**Exercise set**
1. In the sick-day blog post below, where will the "meeting" on the writer's last day be held?
2. Write a continuation of the sick-day blog post below, starting from its end.

**Page extract**
Segment Open
Apparently, I attempted to swallow a whale in my sleep last night. A whale wearing a sandpaper jacket.

And when I let out this groan of disbelief and anger, I woke up the headache.

Who called his friend, the fever.

Who invited the body ache over.

I mean…really?! REALLY?!

Right now?

This week?!

REALLY?!?!

…ugh…

I ended up working from home today…which was probably a good thing, because every time I start trying to move around I get kind of blech.

If I’d gone in, I probably would have needed to leave early.

Like, before lunch.

Which would be a criminal waste of a rather long commute, because I still have a few eateries on my mental checklist of places I’d like to go one last time before I leave the City by the Bay for an undetermined stretch of time.

Not that I could right now anyway…sore throats and eating don’t exactly play nicely together.

Argh.

I have to say: I do get a lot more done when I work from home.

Even if there isn’t any baklava in the joint.

(Seriously, can you believe this?! I’m going to get a humdinger of a cold/flu thing NOW?! REALLY?!?!)

(But I’ve got news for it: I’m one extremely stubborn little code-jockey over here. I am finishing these last couple things, and I will go into the office tomorrow and Friday, and that’s all there is to it!)

(…but, geez louise…I don’t think I’m going to be feeling like going out to lunch, is the thing…waaaaaah, my life is haaaaaard…!)

Tuesday, March 27, 2012

Why I will miss these people, #341

OMG...just got back on the corporate wire and what is in my inbox?

A "meeting" on my last day...to be held at Artfibers. (Yarn store, people - a YARN STORE!)

YOU SEE WHY I WEEP TO LEAVE THEM?!?!?!

[weeps]

I don't wanna goooooooooo!!!!!!
Segment Closed
Recorded data
Segment Open
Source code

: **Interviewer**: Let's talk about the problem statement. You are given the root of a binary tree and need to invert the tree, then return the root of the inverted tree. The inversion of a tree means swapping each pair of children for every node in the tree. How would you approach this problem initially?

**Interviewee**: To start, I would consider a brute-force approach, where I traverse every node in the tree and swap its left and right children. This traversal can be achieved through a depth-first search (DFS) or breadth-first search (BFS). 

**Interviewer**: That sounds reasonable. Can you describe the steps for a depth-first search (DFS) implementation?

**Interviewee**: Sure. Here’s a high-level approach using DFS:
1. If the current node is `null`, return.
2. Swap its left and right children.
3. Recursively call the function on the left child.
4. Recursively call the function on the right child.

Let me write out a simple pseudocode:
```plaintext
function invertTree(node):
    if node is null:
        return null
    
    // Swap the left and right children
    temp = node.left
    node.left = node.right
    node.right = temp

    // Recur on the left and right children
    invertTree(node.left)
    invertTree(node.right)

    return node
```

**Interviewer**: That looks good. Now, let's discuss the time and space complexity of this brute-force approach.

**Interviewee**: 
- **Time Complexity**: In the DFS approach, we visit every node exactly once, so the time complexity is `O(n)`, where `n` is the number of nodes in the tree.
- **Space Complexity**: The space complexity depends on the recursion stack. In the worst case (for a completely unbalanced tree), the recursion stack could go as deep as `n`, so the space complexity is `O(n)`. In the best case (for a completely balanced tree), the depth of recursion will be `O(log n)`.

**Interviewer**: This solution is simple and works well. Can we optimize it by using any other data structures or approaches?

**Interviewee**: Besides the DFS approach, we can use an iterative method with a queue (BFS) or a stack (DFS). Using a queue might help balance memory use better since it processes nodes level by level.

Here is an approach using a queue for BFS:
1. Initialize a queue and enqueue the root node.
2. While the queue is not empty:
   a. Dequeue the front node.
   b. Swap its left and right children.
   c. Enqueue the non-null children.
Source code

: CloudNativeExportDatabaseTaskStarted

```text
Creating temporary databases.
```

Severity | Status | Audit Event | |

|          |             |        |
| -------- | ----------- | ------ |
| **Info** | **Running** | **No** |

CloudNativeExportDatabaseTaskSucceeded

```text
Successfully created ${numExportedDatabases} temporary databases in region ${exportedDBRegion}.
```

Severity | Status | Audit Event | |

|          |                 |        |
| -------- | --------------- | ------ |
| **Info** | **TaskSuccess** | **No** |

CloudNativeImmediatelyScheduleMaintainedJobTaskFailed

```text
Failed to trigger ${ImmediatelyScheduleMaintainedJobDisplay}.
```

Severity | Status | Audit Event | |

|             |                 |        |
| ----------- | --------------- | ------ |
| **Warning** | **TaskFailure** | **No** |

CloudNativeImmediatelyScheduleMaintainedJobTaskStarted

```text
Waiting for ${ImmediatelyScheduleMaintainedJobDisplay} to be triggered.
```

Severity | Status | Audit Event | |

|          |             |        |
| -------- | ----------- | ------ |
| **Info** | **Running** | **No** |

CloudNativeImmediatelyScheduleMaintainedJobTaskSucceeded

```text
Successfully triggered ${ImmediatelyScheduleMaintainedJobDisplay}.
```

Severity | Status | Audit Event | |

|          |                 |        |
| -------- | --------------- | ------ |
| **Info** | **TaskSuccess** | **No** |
Segment Closed
**Answers by task**
1. At Artfibers, a yarn store.

2.
(ALSO, where HAVE I been?! When did Artfibers move back to San Francisco, and why didn't they TELL me?!?! [more weeping] alas, the wasted hours...!)

(sent from my HTC)

It’s really VERY simple…

My manager asked me a simple question yesterday: Do you have any documentation on the OTHER stuff you handle?

I swear by my hopes of retirement – my brain locked up in a blind panic. This is such a simple question. What do you actually DO all day? should be something with a simple answer, easily outlined as a one-page document. With a few bullet-points.

But when it comes to what I’ve been doing for lo these many moons…um…well…some of it is like that, but then some of it…isn’t

Well shoot, I thought gamely, I’m working on one of those things right immediately now, right? I’ll just go ahead and document what I’m doing here as I go! How hard could it be?

HAHAHAHAHAHAHAHAHAHAHAHAHAHAHAHA!

{weeps}

YA KNOW…I don’t generally think of my job as “hard.” I really don’t. I mean, granted, it is hardly “entry level.” It’s complex, and does require a certain level of expertise / finesse.

I ain’t no rookie, and I ain’t no slouch. If I do say so myself, which you will note, I totally do.

(The previous paragraph should be pronounced: “Dear Universe, obviously I need some humbling in my life, so please send me something that I will use to make a really big, juicy, stupid, highly visible rookie-move mistake – and then have somebody else find it for me and announce it through a ‘reply all’ to an email, k-thx.”)

But for folks who don’t have that “I just sorta ‘get’ how these things work” under their belts…sure, it starts off easy. First check this. If it isn’t that, then look at this. Those are your two Easy Button answers…and they will be the case anywhere from 20 to 80% of the time, depending on the question and the system.

The rest of the time, well, then what you do is {star-burst of seemingly schizophrenic troubleshooting}

Whenever I’m called upon to attempt to do this kind of explanation of What I Do Around Here Anyway to somebody who is, say, a business analyst or manager, I am uncomfortably aware that they are either starting to panic because they feel completely lost…or that they are looking at me suspiciously, like they are just sure I’m intentionally trying to make this all sound very complicated and hard so that they will feel stupid, to give me some kind of intellectual leg up on them or something.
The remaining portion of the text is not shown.